The grey block of Trinity on his left, set heavily in the city's
ignorance like a dull stone set in a cumbrous ring, pulled his mind
downward and while he was striving this way and that to free his feet
from the fetters of the reformed conscience he came upon the droll
statue of the national poet of Ireland.
He looked at it without anger; for, though sloth of the body and of the
soul crept over it like unseen vermin, over the shuffling feet and up
the folds of the cloak and around the servile head, it seemed humbly
conscious of its indignity. It was a Firbolg in the borrowed cloak of a
Milesian; and he thought of his friend Davin, the peasant student. It
was a jesting name between them, but the young peasant bore with it
lightly:
--Go on, Stevie, I have a hard head, you tell me. Call me what you
will.
The homely version of his christian name on the lips of his friend had
touched Stephen pleasantly when first heard for he was as formal in
speech with others as they were with him.

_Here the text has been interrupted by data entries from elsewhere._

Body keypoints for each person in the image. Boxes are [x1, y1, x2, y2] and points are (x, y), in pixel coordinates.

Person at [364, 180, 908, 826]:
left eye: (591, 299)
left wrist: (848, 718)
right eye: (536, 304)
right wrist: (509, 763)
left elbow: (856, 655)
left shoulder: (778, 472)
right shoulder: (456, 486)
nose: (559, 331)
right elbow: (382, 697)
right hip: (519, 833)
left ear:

Often, as he sat in Davin's
rooms in Grantham Street, wondering at his friend's well-made boots
that flanked the wall pair by pair and repeating for his friend's
simple ear the verses and cadences of others which were the veils of
his own longing and dejection, the rude Firbolg mind of his listener
had drawn his mind towards it and flung it back again, drawing it by a
quiet inbred courtesy of attention or by a quaint turn of old English
speech or by the force of its delight in rude bodily skill--for Davin
had sat at the feet of Michael Cusack, the Gael--repelling swiftly and
suddenly by a grossness of intelligence or by a bluntness of feeling or
by a dull stare of terror in the eyes, the terror of soul of a starving
Irish village in which the curfew was still a nightly fear.